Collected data

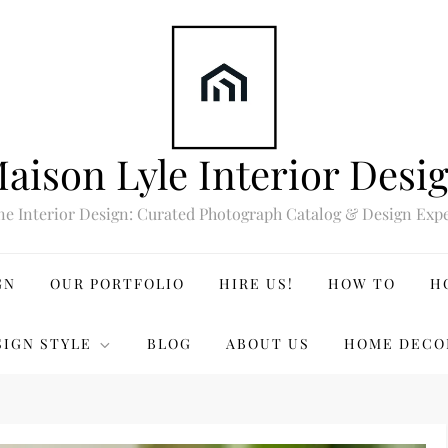
aison Lyle Interior Desi
ne Interior Design: Curated Photograph Catalog & Design Expe
GN
OUR PORTFOLIO
HIRE US!
HOW TO
H
SIGN STYLE
BLOG
ABOUT US
HOME DECO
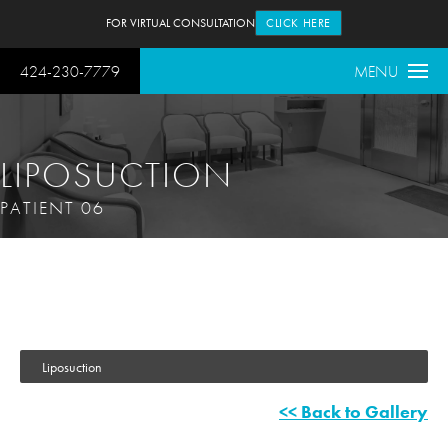
FOR VIRTUAL CONSULTATION
CLICK HERE
424-230-7779
MENU
LIPOSUCTION
PATIENT 06
Liposuction
<< Back to Gallery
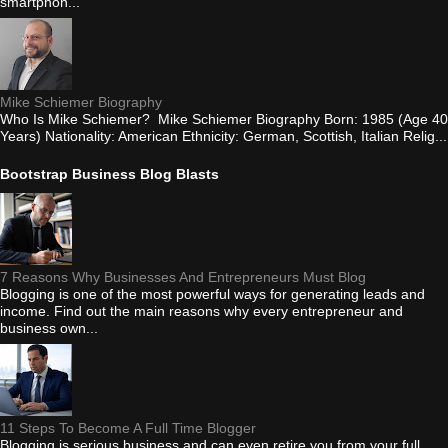
smartphon...
Mike Schiemer Biography
Who Is Mike Schiemer? Mike Schiemer Biography Born: 1985 (Age 40
Years) Nationality: American Ethnicity: German, Scottish, Italian Relig...
Bootstrap Business Blog Blasts
7 Reasons Why Businesses And Entrepreneurs Must Blog
Blogging is one of the most powerful ways for generating leads and
income. Find out the main reasons why every entrepreneur and
business own...
11 Steps To Become A Full Time Blogger
Blogging is serious business and can even retire you from your full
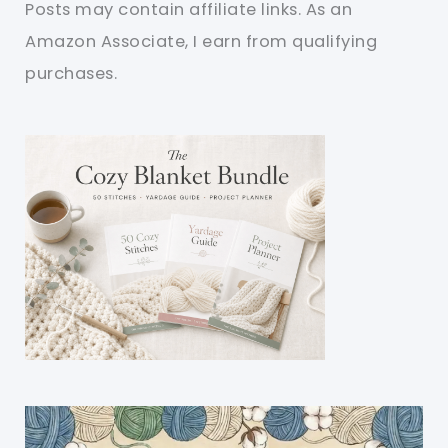
Posts may contain affiliate links. As an
Amazon Associate, I earn from qualifying
purchases.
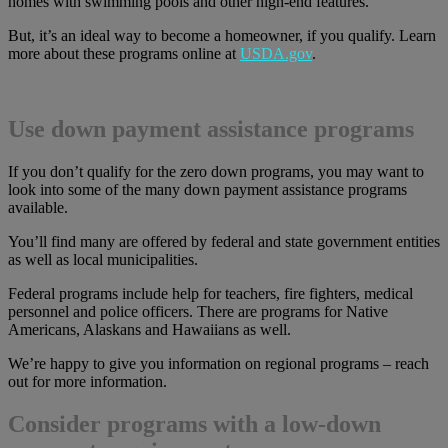
homes with swimming pools and other high-end features.
But, it’s an ideal way to become a homeowner, if you qualify. Learn
more about these programs online at
USDA.gov
.
Use down payment assistance programs
If you don’t qualify for the zero down programs, you may want to
look into some of the many down payment assistance programs
available.
You’ll find many are offered by federal and state government entities
as well as local municipalities.
Federal programs include help for teachers, fire fighters, medical
personnel and police officers. There are programs for Native
Americans, Alaskans and Hawaiians as well.
We’re happy to give you information on regional programs – reach
out for more information.
Consider programs with a low-down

— WRITTEN TASK —
Find the line with "424-230-7779". Reproduce it and every line after it through the last line above exactly, leaving out the pictures.

— REPLY —
424-230-7779
MENU
LIPOSUCTION
PATIENT 06
Liposuction
<< Back to Gallery
smartphon...
Mike Schiemer Biography
Who Is Mike Schiemer? Mike Schiemer Biography Born: 1985 (Age 40
Years) Nationality: American Ethnicity: German, Scottish, Italian Relig...
Bootstrap Business Blog Blasts
7 Reasons Why Businesses And Entrepreneurs Must Blog
Blogging is one of the most powerful ways for generating leads and
income. Find out the main reasons why every entrepreneur and
business own...
11 Steps To Become A Full Time Blogger
Blogging is serious business and can even retire you from your full
Posts may contain affiliate links. As an
Amazon Associate, I earn from qualifying
purchases.
homes with swimming pools and other high-end features.
But, it’s an ideal way to become a homeowner, if you qualify. Learn
more about these programs online at
USDA.gov
.
Use down payment assistance programs
If you don’t qualify for the zero down programs, you may want to
look into some of the many down payment assistance programs
available.
You’ll find many are offered by federal and state government entities
as well as local municipalities.
Federal programs include help for teachers, fire fighters, medical
personnel and police officers. There are programs for Native
Americans, Alaskans and Hawaiians as well.
We’re happy to give you information on regional programs – reach
out for more information.
Consider programs with a low-down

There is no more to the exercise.